Salgo tra le case riportandomi sul sentiero principale, mentre sento in lontananza un suono di campane che mi avvisa che è mezzogiorno e mezza. E' tempo di ripartire: Ceregate è tutto qui, una manciata di case in pietra e una bella chiesetta, su di un grande prato, poco sopra al letto dello Staffora, a circa 850 metri sul livello del mare. Una manciata di case che hanno però tanto da raccontare, come tutti i paesi fantasma che ho visitato, ognuno diverso, ognuno - a suo modo - particolare. Ognuno con una testimonianza di un passato diverso, più vivo e più felice, ognuno con una storia di abbandono da raccontare.
Sulla strada del ritorno, penso a quanto bello deve essere venire qui alla prima domenica di settembre per vedere il paese rivivere, anche se solo per qualche ora. E mentre cammino, lasciandomi alle spalle il prato con l'ultima casa di Ceregate, mi sembra quasi di sentire il suono della campana della chiesetta rimbombare tra le montagne della valle.

Photogallery






























































































1 commento:

  1. Ciao! Noi abbiamo scoperto oggi questo evocativo paese, guadando il torrente con una discreta portata d'acqua!

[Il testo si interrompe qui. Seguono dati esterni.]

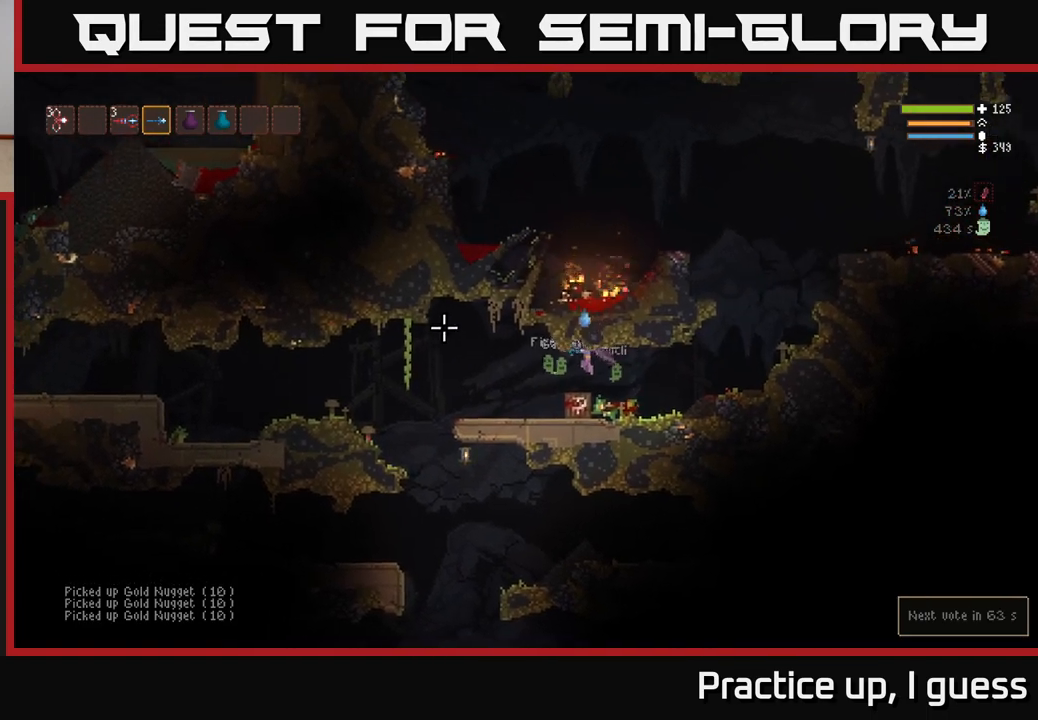
{"buttons": [], "left_stick": "left", "right_stick": "down", "events": [[183, "right_stick", "center"], [417, "right_stick", "down"]]}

Personalmente mi ha lasciato una sensazione di malinconia pensando alle persone che lo hanno abitato, nella semplicità e sicuramente nella difficoltà, e al fatto che ormai sembri sempre più difficile abitare le montagne!
    La cosa che mi ha colpito di più è stata una semplice dispensa fatta di assi di legno, con ancora alcune lattine di olio, e ho pensato a come fosse spartana la vita fino a pochissimi anni fa! Tornando indietro la vista di tante auto di grande cilindrata e di case molto più confortevoli mi ha fatto pensare a come sia diverso il nostro concetto di "crisi", con le cucine colme di elettrodomestici e le tavole mai spoglie.